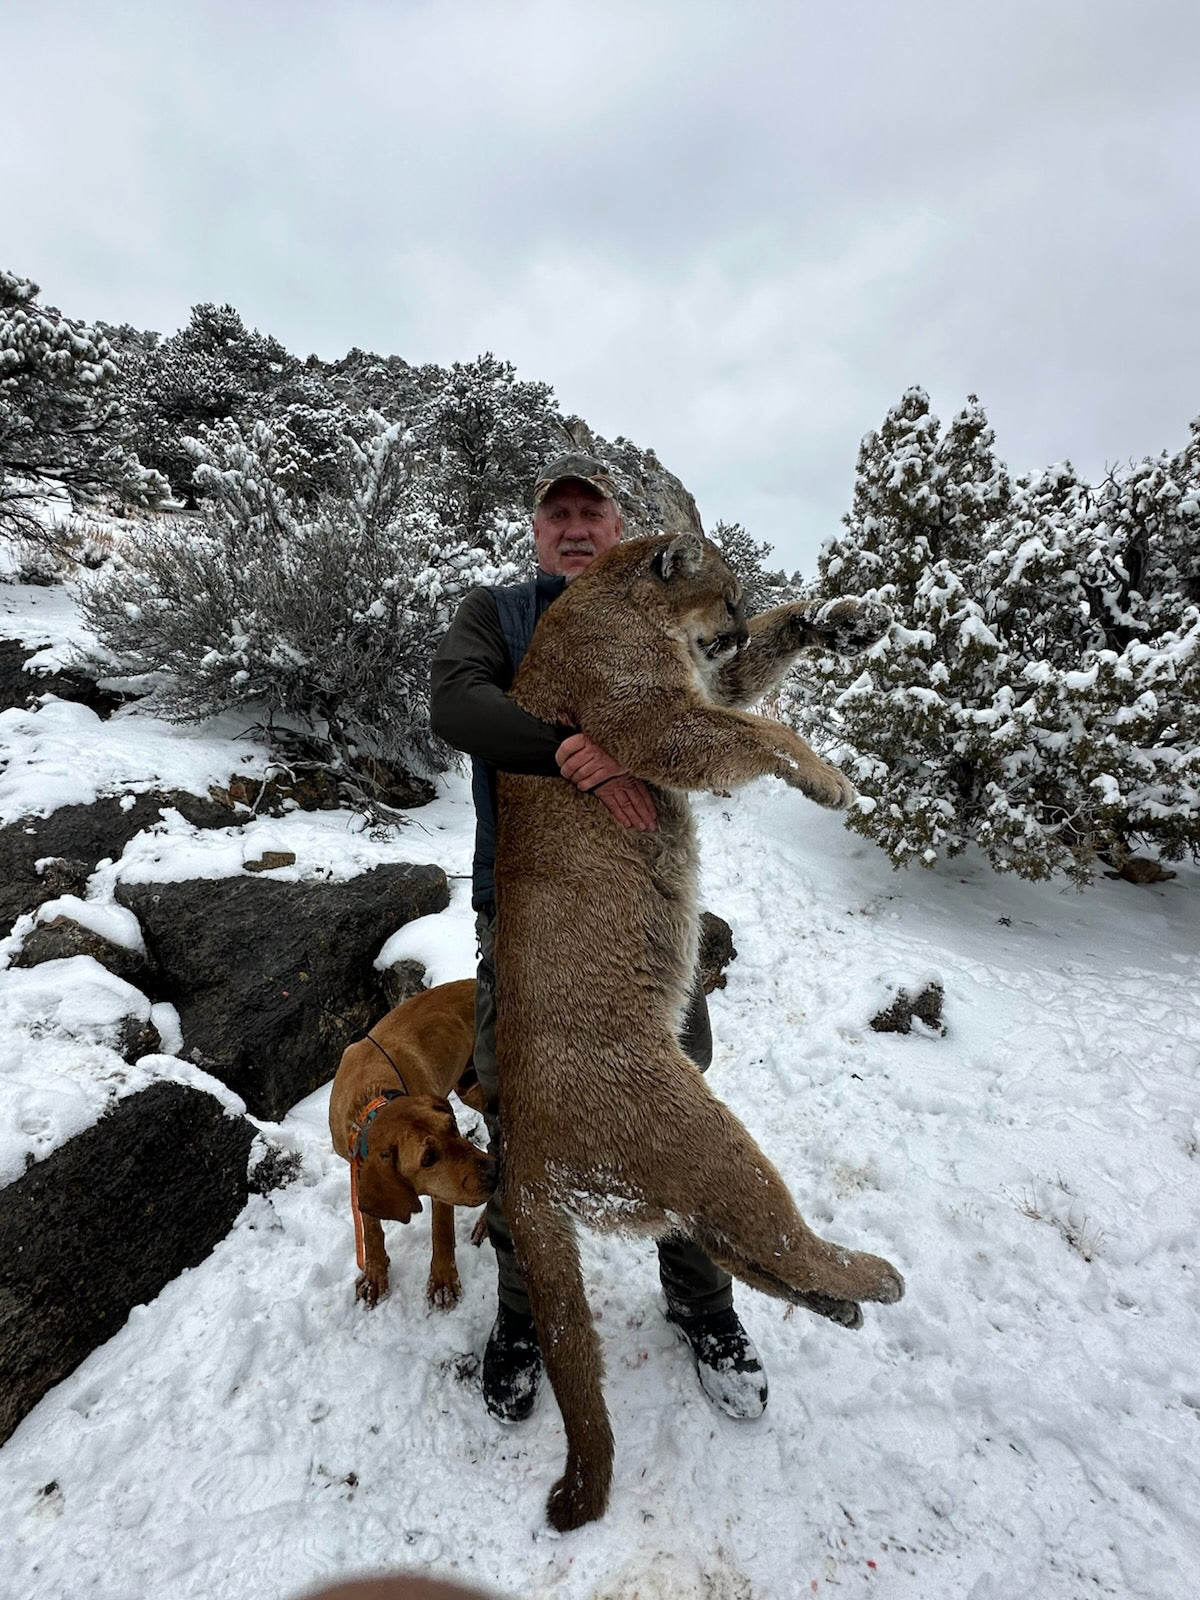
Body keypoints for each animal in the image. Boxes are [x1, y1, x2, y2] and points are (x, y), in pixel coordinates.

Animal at [493, 532, 904, 1531]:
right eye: (723, 591)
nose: (731, 626)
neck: (608, 599)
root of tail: (524, 1156)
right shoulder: (651, 720)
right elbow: (761, 733)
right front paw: (830, 780)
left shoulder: (701, 692)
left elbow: (747, 693)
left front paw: (833, 617)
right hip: (704, 1135)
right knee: (780, 1235)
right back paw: (872, 1277)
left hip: (680, 1180)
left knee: (733, 1248)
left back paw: (843, 1306)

-------------------------

• To do:
Reproduce the lines from the one containing "right shoulder: (651, 720)" to the end of the entries, keeping both ends and adding nothing.

• The completed task:
right shoulder: (651, 720)
right elbow: (761, 733)
right front paw: (830, 780)
left shoulder: (701, 692)
left elbow: (747, 693)
left front paw: (833, 617)
right hip: (704, 1135)
right knee: (780, 1235)
right back paw: (872, 1277)
left hip: (680, 1180)
left knee: (733, 1248)
left back paw: (843, 1306)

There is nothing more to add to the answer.